Testo della pagina.
Una recentissima sentenza della Cassazione, offre lo spunto per un brevissimo excursus sull’istituto dell’addebito in ambito di separazione.
Nei casi di separazione giudiziale in cui l’intollerabilità della convivenza tra i due coniugi sia determinata da comportamenti di uno dei due coniugi che violano i doveri del matrimonio, un coniuge può richiedere al Giudice di addebitare all’altro la separazione.
L’addebito della separazione costituisce una sorta di sanzione contro la violazione dei doveri familiari e coniugali da parte del marito o della moglie.
La sentenza di separazione con addebito al marito o alla moglie presenta notevoli differenze con la “separazione per colpa” che è stata poi abolita con la riforma del diritto di famiglia del 1975.

Scopo del compito. Riscrivi il passo del testo sull'addebito nella separazione partendo dalle parole "Nei casi di" e fermandoti dopo "o della moglie.". Sostituisci "coniugi" con "sposi".

Record forniti.
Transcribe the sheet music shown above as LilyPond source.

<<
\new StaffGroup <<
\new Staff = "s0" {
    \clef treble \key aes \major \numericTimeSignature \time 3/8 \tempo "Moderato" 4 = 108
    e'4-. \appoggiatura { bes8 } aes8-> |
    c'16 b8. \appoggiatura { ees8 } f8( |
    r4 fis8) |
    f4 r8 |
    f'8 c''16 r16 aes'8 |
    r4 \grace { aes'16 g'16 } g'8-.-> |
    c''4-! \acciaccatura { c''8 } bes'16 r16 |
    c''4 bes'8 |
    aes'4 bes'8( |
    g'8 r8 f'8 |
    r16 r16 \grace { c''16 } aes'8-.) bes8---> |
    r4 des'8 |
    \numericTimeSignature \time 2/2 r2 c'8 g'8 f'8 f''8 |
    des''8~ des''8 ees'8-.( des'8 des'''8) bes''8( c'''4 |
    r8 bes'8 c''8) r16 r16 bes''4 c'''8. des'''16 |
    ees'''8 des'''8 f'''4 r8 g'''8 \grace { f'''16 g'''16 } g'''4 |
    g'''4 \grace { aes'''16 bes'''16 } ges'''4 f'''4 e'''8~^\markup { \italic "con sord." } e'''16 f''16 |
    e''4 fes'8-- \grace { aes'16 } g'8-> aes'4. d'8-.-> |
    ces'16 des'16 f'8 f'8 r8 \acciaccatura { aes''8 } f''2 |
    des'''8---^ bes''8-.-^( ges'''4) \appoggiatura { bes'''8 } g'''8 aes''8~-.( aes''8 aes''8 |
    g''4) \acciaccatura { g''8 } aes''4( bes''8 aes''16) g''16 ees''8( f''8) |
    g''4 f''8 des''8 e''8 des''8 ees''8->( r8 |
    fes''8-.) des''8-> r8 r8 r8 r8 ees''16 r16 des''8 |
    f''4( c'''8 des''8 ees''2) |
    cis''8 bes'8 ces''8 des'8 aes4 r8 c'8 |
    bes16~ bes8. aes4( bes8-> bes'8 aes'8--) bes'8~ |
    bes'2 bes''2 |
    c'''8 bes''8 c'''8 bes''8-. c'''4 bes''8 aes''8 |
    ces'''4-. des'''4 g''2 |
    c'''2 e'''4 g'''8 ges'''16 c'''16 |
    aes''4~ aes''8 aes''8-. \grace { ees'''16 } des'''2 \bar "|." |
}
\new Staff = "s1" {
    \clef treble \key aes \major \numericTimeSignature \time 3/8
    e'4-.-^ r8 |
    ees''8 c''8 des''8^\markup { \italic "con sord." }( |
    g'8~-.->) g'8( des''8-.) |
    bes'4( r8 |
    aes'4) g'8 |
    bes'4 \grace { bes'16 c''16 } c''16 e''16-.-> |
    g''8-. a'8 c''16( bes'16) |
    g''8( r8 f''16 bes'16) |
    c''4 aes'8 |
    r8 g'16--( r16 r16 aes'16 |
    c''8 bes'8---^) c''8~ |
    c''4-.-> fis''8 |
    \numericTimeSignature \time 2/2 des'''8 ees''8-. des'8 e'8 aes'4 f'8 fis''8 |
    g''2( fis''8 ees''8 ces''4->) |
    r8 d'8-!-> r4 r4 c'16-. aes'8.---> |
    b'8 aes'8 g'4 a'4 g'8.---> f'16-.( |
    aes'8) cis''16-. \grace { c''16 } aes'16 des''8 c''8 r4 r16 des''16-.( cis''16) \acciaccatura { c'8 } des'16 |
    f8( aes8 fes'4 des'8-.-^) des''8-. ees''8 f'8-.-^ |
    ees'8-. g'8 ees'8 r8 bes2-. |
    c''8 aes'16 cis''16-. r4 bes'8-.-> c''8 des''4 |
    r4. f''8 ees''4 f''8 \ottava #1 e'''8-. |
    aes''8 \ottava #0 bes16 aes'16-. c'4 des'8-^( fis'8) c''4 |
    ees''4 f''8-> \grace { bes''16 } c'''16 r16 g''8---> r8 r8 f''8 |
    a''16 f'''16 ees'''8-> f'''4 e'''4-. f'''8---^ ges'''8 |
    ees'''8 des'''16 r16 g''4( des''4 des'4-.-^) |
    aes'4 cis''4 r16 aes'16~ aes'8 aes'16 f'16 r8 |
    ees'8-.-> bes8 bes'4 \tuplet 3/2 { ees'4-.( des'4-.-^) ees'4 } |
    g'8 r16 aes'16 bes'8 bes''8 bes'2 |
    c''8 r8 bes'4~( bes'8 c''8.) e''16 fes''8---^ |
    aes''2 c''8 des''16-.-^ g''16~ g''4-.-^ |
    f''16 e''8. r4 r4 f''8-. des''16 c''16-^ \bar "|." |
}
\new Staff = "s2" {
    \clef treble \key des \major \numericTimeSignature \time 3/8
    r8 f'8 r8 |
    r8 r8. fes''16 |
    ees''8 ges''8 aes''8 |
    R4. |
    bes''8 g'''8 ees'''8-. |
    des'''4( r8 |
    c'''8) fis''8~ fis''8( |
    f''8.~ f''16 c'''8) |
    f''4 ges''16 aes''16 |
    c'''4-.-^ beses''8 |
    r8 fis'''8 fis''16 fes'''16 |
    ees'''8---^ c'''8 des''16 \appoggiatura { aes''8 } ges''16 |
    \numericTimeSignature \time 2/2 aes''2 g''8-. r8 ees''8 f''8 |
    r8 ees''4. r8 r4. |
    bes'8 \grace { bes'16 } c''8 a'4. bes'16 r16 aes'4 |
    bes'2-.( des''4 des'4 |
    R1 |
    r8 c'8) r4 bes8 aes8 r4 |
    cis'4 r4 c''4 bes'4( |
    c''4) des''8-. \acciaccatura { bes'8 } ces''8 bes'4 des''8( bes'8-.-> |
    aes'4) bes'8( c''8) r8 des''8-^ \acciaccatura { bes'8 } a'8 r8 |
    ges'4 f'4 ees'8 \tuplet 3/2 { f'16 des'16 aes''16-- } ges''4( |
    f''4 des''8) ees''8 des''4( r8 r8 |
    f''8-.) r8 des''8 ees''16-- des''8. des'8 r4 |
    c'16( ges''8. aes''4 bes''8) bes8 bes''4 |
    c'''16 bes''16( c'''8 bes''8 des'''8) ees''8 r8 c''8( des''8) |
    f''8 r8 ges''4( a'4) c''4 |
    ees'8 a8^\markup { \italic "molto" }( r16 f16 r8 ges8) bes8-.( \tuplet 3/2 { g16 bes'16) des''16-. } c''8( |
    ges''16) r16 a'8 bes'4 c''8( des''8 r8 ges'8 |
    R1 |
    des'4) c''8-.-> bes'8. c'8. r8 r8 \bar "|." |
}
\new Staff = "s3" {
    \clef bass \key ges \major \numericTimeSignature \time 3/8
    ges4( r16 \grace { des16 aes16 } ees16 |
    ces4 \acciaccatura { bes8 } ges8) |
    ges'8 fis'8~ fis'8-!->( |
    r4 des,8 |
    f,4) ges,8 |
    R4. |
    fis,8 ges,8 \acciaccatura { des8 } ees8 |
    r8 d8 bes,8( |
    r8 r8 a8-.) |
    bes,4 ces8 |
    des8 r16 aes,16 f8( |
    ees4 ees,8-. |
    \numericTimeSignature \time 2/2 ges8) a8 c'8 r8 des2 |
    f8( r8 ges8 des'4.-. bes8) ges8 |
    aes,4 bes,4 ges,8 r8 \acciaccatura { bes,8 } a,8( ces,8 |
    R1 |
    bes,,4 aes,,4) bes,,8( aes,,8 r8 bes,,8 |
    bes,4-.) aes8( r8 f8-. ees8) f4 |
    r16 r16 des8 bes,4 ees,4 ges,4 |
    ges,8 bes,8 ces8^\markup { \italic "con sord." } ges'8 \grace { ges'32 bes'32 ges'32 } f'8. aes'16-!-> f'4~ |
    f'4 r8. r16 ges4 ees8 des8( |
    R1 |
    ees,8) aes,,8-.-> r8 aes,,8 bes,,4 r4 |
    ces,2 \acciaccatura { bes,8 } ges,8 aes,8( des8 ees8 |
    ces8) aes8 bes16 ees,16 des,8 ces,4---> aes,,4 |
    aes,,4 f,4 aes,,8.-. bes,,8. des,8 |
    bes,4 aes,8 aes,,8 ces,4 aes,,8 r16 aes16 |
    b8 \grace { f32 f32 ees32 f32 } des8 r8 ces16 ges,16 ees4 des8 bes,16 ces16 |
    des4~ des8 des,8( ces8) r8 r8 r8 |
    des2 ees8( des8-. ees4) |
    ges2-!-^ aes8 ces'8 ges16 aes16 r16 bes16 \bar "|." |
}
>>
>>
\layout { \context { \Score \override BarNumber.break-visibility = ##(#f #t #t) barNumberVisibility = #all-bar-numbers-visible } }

Soluzione.
Nei casi di separazione giudiziale in cui l’intollerabilità della convivenza tra i due sposi sia determinata da comportamenti di uno dei due sposi che violano i doveri del matrimonio, un coniuge può richiedere al Giudice di addebitare all’altro la separazione.
L’addebito della separazione costituisce una sorta di sanzione contro la violazione dei doveri familiari e coniugali da parte del marito o della moglie.